An illustration how the Time of Emergence (ToE) is computed from the output of the Community Earth System Model (CESM). A smoothing spline (dark blue) and a linear trend (red) over the period from 1970 to 1999 (indicated by thin-dashed lines) is computed from annually-averaged pH data (light blue) at 0°N, 145°W. The grey bar represents two times the standard deviation of the annually-averaged data from the spline and is taken as a measure of natural variability. The intersect between the red vertical line and the upper border of the grey bar at year 2010 shows when the trend leaves the envelope of background variability and, from then on, is detectable. Consequently, the ToE at this location is 11 yr (2010–1999). (Image: Kathrin Keller)

In their study, the climate researchers write that biochemical variables, such as the partial pressure of CO2 and the pH value, would exhibit similar spatial patterns to those of the level of inorganic carbon dissolved in the water. Despite this, however, their local trends emerge from the background noise faster, after about 10 to 20 years in most regions, than is the case for inorganic carbon, for which it typically takes between 10 and 30 years to detect a clear signal on the local scale. On the assumption that the natural variations are constant, they suggest that future trends, which will presumably be stronger, will emerge even faster.
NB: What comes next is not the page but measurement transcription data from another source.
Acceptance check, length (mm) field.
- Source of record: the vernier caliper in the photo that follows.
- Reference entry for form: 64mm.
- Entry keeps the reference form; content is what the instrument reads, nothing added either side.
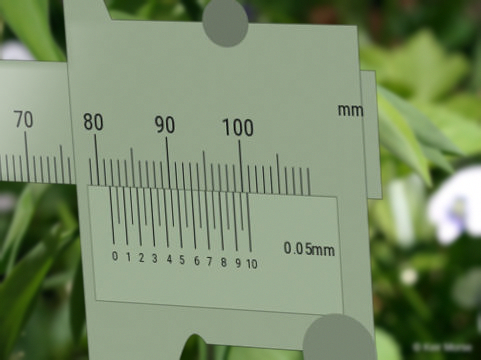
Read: 81.6mm
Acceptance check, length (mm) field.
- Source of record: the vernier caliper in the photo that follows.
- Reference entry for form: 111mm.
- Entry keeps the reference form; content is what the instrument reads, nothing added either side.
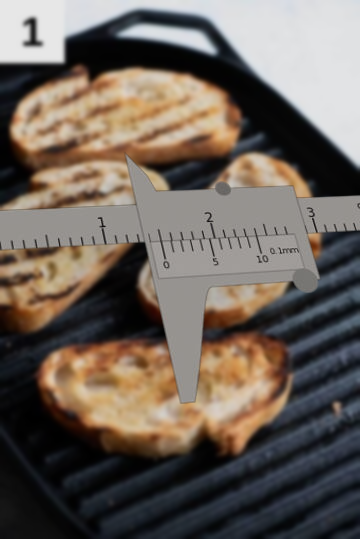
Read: 15.0mm
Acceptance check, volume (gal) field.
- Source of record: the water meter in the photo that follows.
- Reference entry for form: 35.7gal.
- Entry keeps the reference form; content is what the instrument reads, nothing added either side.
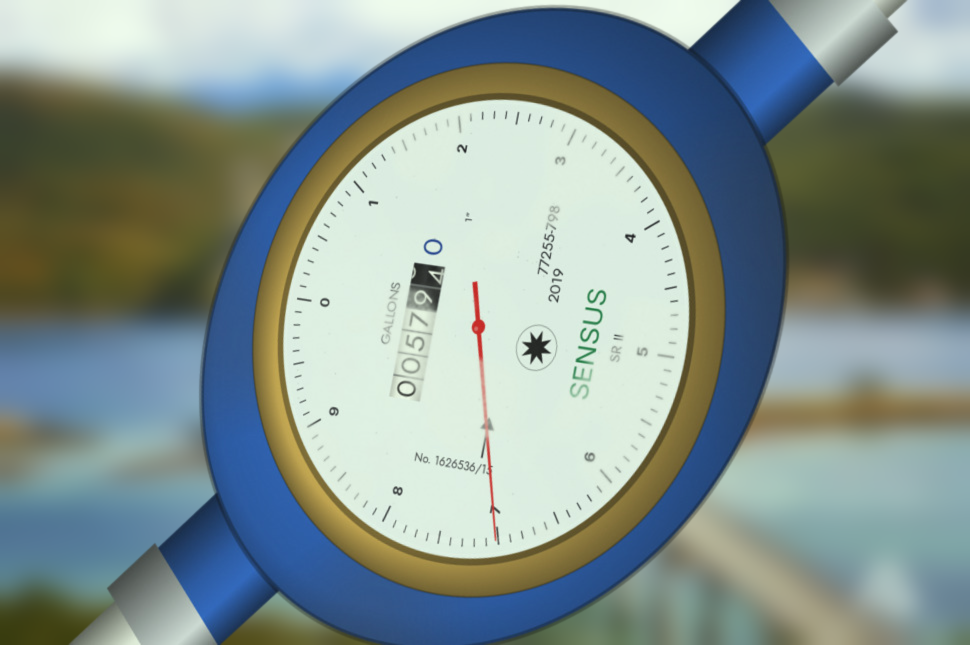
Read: 57937.0gal
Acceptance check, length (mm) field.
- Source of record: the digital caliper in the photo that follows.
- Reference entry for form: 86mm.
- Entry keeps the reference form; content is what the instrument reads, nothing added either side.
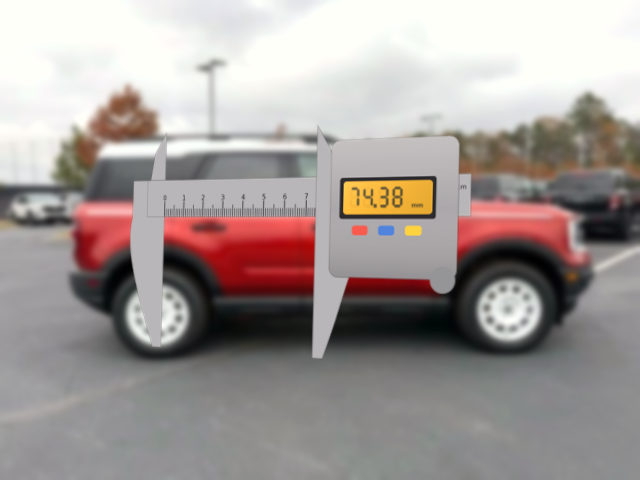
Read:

Joos emphasises that the study shows once again how important it is to measure biogeochemical variables of this kind, as they are sensitive indicators that processes such as a falling pH value are occurring. Moreover, the study demonstrates that to distinguish between natural and anthropogenic signals requires regular measurements over very long periods of time – and this necessitates the development of more continuously operated measuring stations in our oceans.

Conservative estimate

“CO2 emissions have more than doubled since the 1970s and we have now reached a new record,” says Joos. Therefore, he says, the trends identified in this study covering the period from 1970 to 2000 are conservative estimates. Nevertheless, the results show that, in particular, the pH value stands out from the natural variations in the carbon cycle relatively quickly. Consequently, he says, there is a risk of this having adverse effects on marine ecosystems – for example, for coral reefs or fish whose ossicles are made of calcium carbonate. “CO2 remains in the atmosphere and the ocean for millennia, causing lasting disruptions to the climate system. If we want to limit man-made climate change and ocean acidification, we must reduce CO2 emissions,” says Joos.

Reference

Keller KM, Joos F & Raible CC: Time of emergence of trends in ocean biogeochemistry, Biogeosciences (2014), 11, 3647-3659, doi: 10.5194/bg-11-3647-2014.